Building on the concept of excessive inflammatory mediator release, blood purification techniques have emerged as an adjunctive therapy for patients with severe sepsis and septic AKI. They are effective in clearing endotoxin or inflammatory mediators and are well tolerated. Despite initially promising results, most blood purification techniques have not provided any sustainable mortality benefits. In severe sepsis, source control, early appropriate antibiotics, and haemodynamic support are the three most important treatment components.76 As a supportive treatment, blood purification techniques may not significantly affect patient mortality.
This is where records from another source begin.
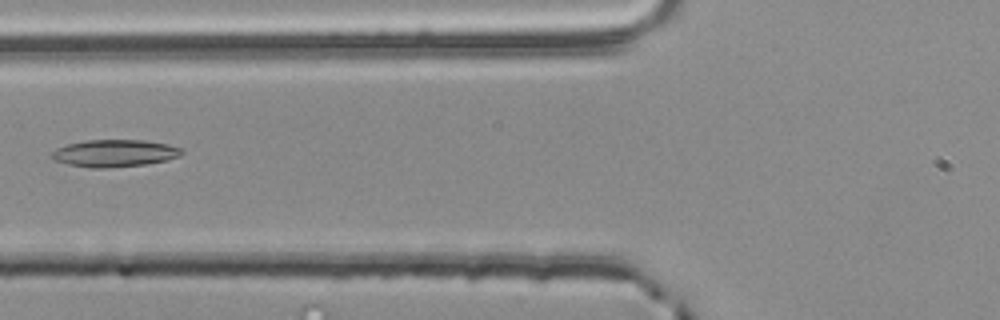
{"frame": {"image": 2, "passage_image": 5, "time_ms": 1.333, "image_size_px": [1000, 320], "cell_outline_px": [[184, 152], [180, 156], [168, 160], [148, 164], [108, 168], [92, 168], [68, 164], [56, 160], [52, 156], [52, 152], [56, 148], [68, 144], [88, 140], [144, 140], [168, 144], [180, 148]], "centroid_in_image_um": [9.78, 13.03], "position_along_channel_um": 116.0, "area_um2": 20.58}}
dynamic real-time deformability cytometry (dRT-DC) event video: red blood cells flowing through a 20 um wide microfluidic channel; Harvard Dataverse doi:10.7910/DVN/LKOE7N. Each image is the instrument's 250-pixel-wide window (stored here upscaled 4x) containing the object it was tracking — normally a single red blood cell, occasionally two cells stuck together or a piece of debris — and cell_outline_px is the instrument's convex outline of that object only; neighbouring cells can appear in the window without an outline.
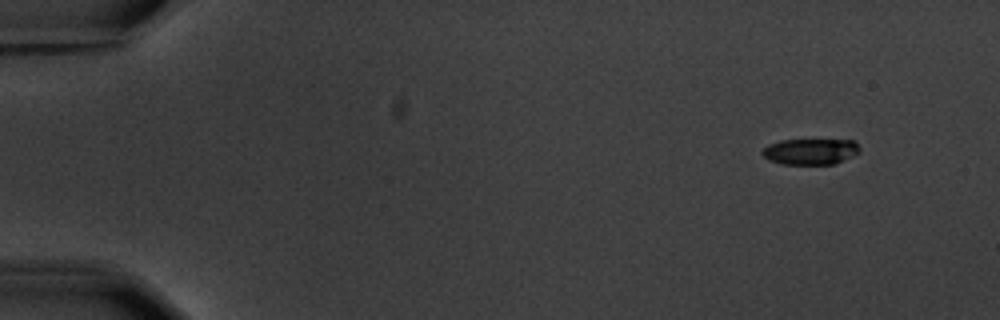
{"species": "common noctule bat (a hibernating species)", "species_latin": "Nyctalus noctula", "temperature_condition": "warm", "stored_images_in_passage": 6, "segment_of_instrument_passage": [2, 2], "camera_frame_rate_fps": 3000, "um_per_image_px": 0.085, "animal": {"sex": "male", "body_mass_g": 20.1, "forearm_length_mm": 53.5}, "frame": {"image": 1, "passage_image": 6, "time_ms": 6.0, "image_size_px": [1000, 320], "cell_outline_px": [[860, 152], [844, 160], [832, 164], [784, 164], [768, 160], [760, 152], [768, 144], [780, 140], [856, 140], [860, 148]], "centroid_in_image_um": [68.89, 12.87], "position_along_channel_um": 16.1, "area_um2": 14.8}}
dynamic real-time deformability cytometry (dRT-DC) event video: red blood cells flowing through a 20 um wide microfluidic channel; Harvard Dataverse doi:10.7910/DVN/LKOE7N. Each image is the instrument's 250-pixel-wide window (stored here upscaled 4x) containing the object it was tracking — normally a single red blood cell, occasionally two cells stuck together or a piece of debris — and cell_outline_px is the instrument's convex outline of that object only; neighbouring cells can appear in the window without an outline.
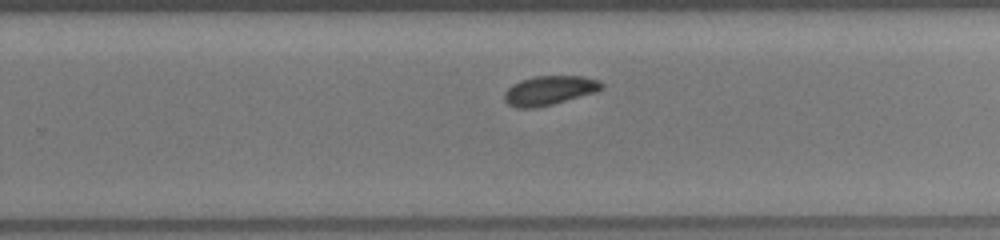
{"species": "common noctule bat (a hibernating species)", "species_latin": "Nyctalus noctula", "temperature_condition": "room temperature", "stored_images_in_passage": 24, "camera_frame_rate_fps": 3000, "um_per_image_px": 0.085, "animal": {"sex": "female", "body_mass_g": 19.5, "forearm_length_mm": 54.1}, "frame": {"image": 1, "passage_image": 17, "time_ms": 5.333, "image_size_px": [1000, 240], "cell_outline_px": [[604, 88], [596, 92], [552, 104], [536, 108], [516, 108], [508, 104], [504, 100], [504, 92], [512, 84], [520, 80], [536, 76], [584, 76], [600, 80], [604, 84]], "centroid_in_image_um": [46.7, 7.68], "position_along_channel_um": 283.1, "area_um2": 16.7}}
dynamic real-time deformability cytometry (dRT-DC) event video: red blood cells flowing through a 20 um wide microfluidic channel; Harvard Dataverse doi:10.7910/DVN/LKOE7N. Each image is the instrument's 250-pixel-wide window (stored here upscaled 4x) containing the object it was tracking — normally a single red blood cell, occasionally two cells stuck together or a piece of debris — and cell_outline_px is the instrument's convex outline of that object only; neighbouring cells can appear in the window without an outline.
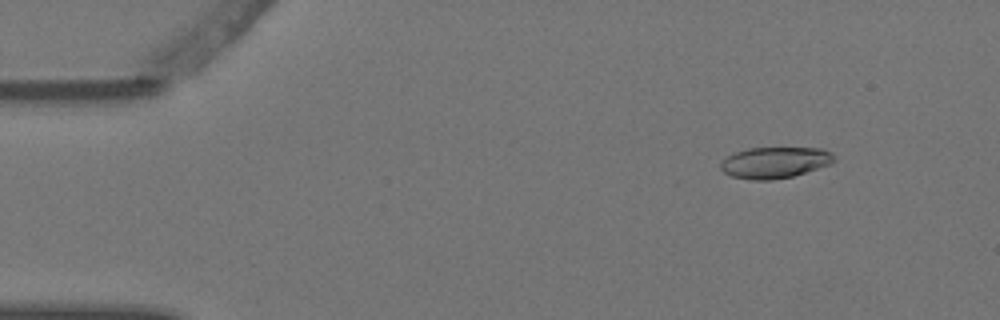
{"species": "Egyptian fruit bat (a non-hibernating species)", "species_latin": "Rousettus aegyptiacus", "temperature_condition": "warm", "stored_images_in_passage": 3, "camera_frame_rate_fps": 3000, "um_per_image_px": 0.085, "animal": {"sex": "female"}, "frame": {"image": 1, "passage_image": 1, "time_ms": 0.0, "image_size_px": [1000, 320], "cell_outline_px": [[836, 160], [832, 164], [792, 176], [772, 180], [752, 180], [732, 176], [724, 172], [720, 168], [720, 164], [728, 156], [736, 152], [748, 148], [824, 148], [832, 152], [836, 156]], "centroid_in_image_um": [65.92, 13.81], "position_along_channel_um": 19.1, "area_um2": 20.69}}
Since the outcome for septic patients has improved over time, much larger sample sizes will be needed to detect the relatively small effects of these new therapies on sepsis.77 Large-scale, well-designed, prospective RCTs are the way forward. The application of these novel techniques should be individualised but more specific recommendations must await further evidence.
Declaration of interests
All authors have disclosed no conflicts of interest.